Early phase 1 data in chronic lymphocytic leukemia (CLL) showed an 83% overall response rate in heavily pre-treated patients, with a median progression-free survival of more than 22 months. Bexdeg is administered as an oral once-daily tablet. A pivotal Phase 3 trial in second-line CLL is planned to start in the summer of 2026, which Hallsten identified as the key near-term catalyst.
The Roche deal, announced in June 2026, supports the thesis. Roche paid $700 million upfront for rights to bexdeg, with total potential payments up to $2.3 billion and an equal 50/50 profit split on US sales. The global development cost split is 40/60 in Nurix’s favor. Hallsten acknowledged that some in the market interpreted the deal as eliminating a near-term acquisition premium, given that Nurix has now partnered with four major pharmaceutical companies: Roche, Sanofi, Gilead, and Pfizer. He disagreed with that reading. In his view, the deal gives Nurix enough cash to execute its clinical program fully and removes financing risk, which in a binary biotech is meaningful.
Beyond bexdeg, the pipeline extends the platform argument. Nurix estimates a combined addressable market of approximately $48 billion by 2030, spanning $18 billion in CLL, Waldenstrom macroglobulinemia, and mantle cell lymphoma, $4 billion in chronic spontaneous urticaria, and $2.6 billion in multiple sclerosis. Partnership terms already in place include $135 million with Gilead for an IRAK4 degrader, $127 million with Sanofi for a STAT6 degrader, and $75 million with Pfizer for undisclosed DAC compounds. Key upcoming catalysts include a Sanofi STAT6 update in Q4 2026, the bexdeg immunology and inflammation trial start with Roche in Q4 2026, and bexdeg follow-up data at the ASH conference in December 2026.
Hallsten contrasted this setup with how the biotech market typically prices companies.
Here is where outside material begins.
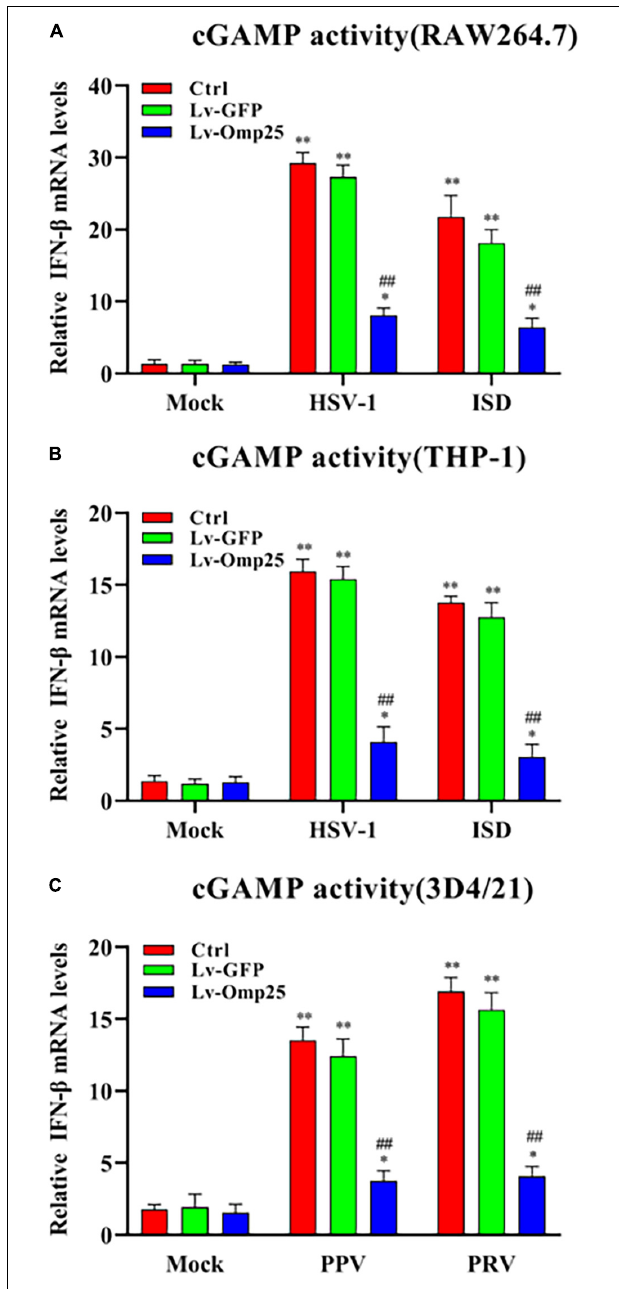
FIGURE 5 | Omp25 inhibits cGAS activity in human, murine, and porcine macrophages. (A,B) Omp25 inhibits cGAS activity in RAW264.7 or THP-1 cells. Cells were infected with Lv-Omp25 or Lv-GFP at an MOI of 100 for 48 h, then infected with HSV-1 (10 MOI) or stimulated by ISD (2 µ g/ml) another 6 h. Extracts from infected cells were prepared, DNase and heat-treated, and incubated with permeabilized RAW264.7 cells or THP-1 cells for 6 h. IFN- β RNA induction was analyzed by qRT-PCR and normalized to that of β -actin to assess levels of cGAMP in cell extracts. (C) Omp25 inhibits cGAS activity in porcine 3D4/21 cells. Cells were infected and treated as in panels (A,B) . Extracts from infected cells were prepared and incubated with permeabilized 3D4/21 cells for 6 h. IFN- β RNA induction was analyzed by qRT-PCR. * P < 0.05, ** P < 0.01 versus mock group, # P < 0.05, ## P < 0.01 versus Lv-GFP-infected cells in same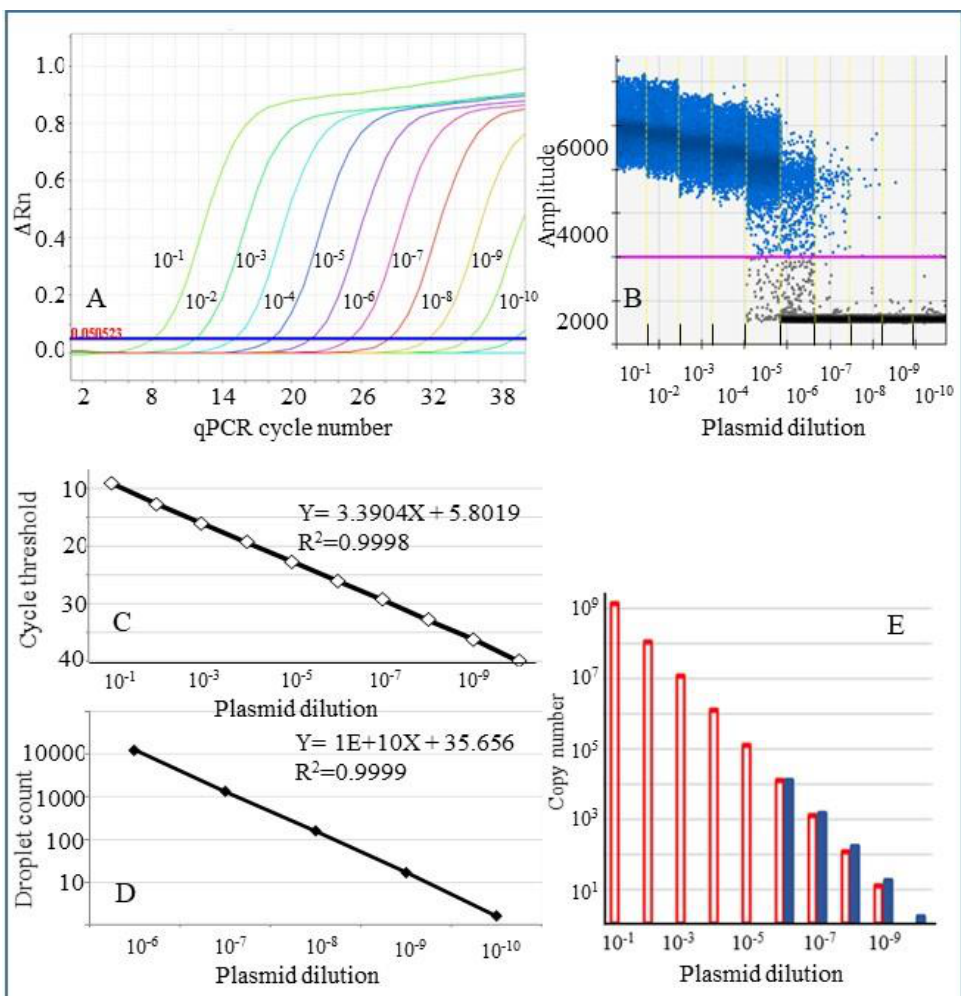
Figure 3. Linear regression analysis of qPCR and ddPCR conducted using ten-fold serial dilutions of a plasmid preparation containing CLas 16S rDNA fragment. ( A ). Amplification plots of plasmid serial dilutions in qPCR. ΔRn is the normalized reporter value (Rn) minus the Rn value of the baseline signal. Cycle threshold values are indicated on X-axis. The plasmid dilutions are shown to the left of each amplification graph. ( B ). ddPCR results of the plasmid dilutions used in qPCR. About 14,000 – 16,000 droplets passed QC in each assay. A manually determined cut-off line separated the distribution of negative and positive droplets shown. In the five lower dilutions (10 −1 to 10 −5 ), the droplets appear completely saturated (no negative droplets), and hence these are not ideal for quantification. ( C , D ). Linear regression line calculated based on the data points is indicated for qPCR ( C ) and ddPCR ( D ). ( E ). Copy numbers for qPCR (open, red bars) and digital PCR (solid, blue bars) calculated as described in materials and methods.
Investors tend to focus on single catalysts rather than rewarding platform depth. With Nurix, he argued the company offers both: near-term binary upside from the Phase 3 CLL readout and longer-term value from a pipeline that could ultimately support a transition from an R&D engine to a large-cap pharmaceutical company. His price target implies approximately three times current valuation by 2028.